>> BEGIN

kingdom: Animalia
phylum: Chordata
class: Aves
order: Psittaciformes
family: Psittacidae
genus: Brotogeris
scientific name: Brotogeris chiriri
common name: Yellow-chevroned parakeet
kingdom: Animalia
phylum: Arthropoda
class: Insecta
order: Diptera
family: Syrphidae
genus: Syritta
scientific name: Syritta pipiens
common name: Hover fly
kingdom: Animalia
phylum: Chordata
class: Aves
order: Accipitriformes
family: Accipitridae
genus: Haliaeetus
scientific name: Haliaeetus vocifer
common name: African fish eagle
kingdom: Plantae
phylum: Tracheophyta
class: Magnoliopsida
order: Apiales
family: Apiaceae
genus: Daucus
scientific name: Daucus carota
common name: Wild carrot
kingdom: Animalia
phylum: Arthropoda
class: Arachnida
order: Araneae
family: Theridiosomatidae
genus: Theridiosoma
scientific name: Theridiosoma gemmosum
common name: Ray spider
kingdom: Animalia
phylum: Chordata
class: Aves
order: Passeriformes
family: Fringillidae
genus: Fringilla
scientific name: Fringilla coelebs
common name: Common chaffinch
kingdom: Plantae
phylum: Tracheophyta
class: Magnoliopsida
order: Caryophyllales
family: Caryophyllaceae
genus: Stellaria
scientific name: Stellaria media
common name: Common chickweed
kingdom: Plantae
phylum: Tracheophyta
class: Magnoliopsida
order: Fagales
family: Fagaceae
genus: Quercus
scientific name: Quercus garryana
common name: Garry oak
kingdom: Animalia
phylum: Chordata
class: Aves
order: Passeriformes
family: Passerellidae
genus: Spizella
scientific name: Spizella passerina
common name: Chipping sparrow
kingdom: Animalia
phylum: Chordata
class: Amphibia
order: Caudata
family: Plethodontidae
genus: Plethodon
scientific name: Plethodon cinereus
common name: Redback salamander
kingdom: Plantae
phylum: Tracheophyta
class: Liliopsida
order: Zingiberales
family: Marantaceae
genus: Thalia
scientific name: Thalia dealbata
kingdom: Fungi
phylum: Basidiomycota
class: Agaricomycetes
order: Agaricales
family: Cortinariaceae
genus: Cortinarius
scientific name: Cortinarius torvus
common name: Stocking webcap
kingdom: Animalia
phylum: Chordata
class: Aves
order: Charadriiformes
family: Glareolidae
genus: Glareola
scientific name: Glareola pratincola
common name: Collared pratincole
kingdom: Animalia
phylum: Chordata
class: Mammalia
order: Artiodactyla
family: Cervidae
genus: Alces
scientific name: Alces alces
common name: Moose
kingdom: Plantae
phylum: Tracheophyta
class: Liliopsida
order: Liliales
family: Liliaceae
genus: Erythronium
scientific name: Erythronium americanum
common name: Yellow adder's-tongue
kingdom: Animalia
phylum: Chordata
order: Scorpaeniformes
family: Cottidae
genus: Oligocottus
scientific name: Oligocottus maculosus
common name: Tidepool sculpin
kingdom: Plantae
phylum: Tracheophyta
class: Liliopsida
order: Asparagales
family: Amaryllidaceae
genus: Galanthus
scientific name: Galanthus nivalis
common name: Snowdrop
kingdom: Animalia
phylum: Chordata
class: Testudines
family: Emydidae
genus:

>> END

▶ **Short task**: Update the entries above by replacing "common name" with "vernacular name" wherever it occurs, and reproduce every line with no other change.

▶ **Result below**:
kingdom: Animalia
phylum: Chordata
class: Aves
order: Psittaciformes
family: Psittacidae
genus: Brotogeris
scientific name: Brotogeris chiriri
vernacular name: Yellow-chevroned parakeet
kingdom: Animalia
phylum: Arthropoda
class: Insecta
order: Diptera
family: Syrphidae
genus: Syritta
scientific name: Syritta pipiens
vernacular name: Hover fly
kingdom: Animalia
phylum: Chordata
class: Aves
order: Accipitriformes
family: Accipitridae
genus: Haliaeetus
scientific name: Haliaeetus vocifer
vernacular name: African fish eagle
kingdom: Plantae
phylum: Tracheophyta
class: Magnoliopsida
order: Apiales
family: Apiaceae
genus: Daucus
scientific name: Daucus carota
vernacular name: Wild carrot
kingdom: Animalia
phylum: Arthropoda
class: Arachnida
order: Araneae
family: Theridiosomatidae
genus: Theridiosoma
scientific name: Theridiosoma gemmosum
vernacular name: Ray spider
kingdom: Animalia
phylum: Chordata
class: Aves
order: Passeriformes
family: Fringillidae
genus: Fringilla
scientific name: Fringilla coelebs
vernacular name: Common chaffinch
kingdom: Plantae
phylum: Tracheophyta
class: Magnoliopsida
order: Caryophyllales
family: Caryophyllaceae
genus: Stellaria
scientific name: Stellaria media
vernacular name: Common chickweed
kingdom: Plantae
phylum: Tracheophyta
class: Magnoliopsida
order: Fagales
family: Fagaceae
genus: Quercus
scientific name: Quercus garryana
vernacular name: Garry oak
kingdom: Animalia
phylum: Chordata
class: Aves
order: Passeriformes
family: Passerellidae
genus: Spizella
scientific name: Spizella passerina
vernacular name: Chipping sparrow
kingdom: Animalia
phylum: Chordata
class: Amphibia
order: Caudata
family: Plethodontidae
genus: Plethodon
scientific name: Plethodon cinereus
vernacular name: Redback salamander
kingdom: Plantae
phylum: Tracheophyta
class: Liliopsida
order: Zingiberales
family: Marantaceae
genus: Thalia
scientific name: Thalia dealbata
kingdom: Fungi
phylum: Basidiomycota
class: Agaricomycetes
order: Agaricales
family: Cortinariaceae
genus: Cortinarius
scientific name: Cortinarius torvus
vernacular name: Stocking webcap
kingdom: Animalia
phylum: Chordata
class: Aves
order: Charadriiformes
family: Glareolidae
genus: Glareola
scientific name: Glareola pratincola
vernacular name: Collared pratincole
kingdom: Animalia
phylum: Chordata
class: Mammalia
order: Artiodactyla
family: Cervidae
genus: Alces
scientific name: Alces alces
vernacular name: Moose
kingdom: Plantae
phylum: Tracheophyta
class: Liliopsida
order: Liliales
family: Liliaceae
genus: Erythronium
scientific name: Erythronium americanum
vernacular name: Yellow adder's-tongue
kingdom: Animalia
phylum: Chordata
order: Scorpaeniformes
family: Cottidae
genus: Oligocottus
scientific name: Oligocottus maculosus
vernacular name: Tidepool sculpin
kingdom: Plantae
phylum: Tracheophyta
class: Liliopsida
order: Asparagales
family: Amaryllidaceae
genus: Galanthus
scientific name: Galanthus nivalis
vernacular name: Snowdrop
kingdom: Animalia
phylum: Chordata
class: Testudines
family: Emydidae
genus:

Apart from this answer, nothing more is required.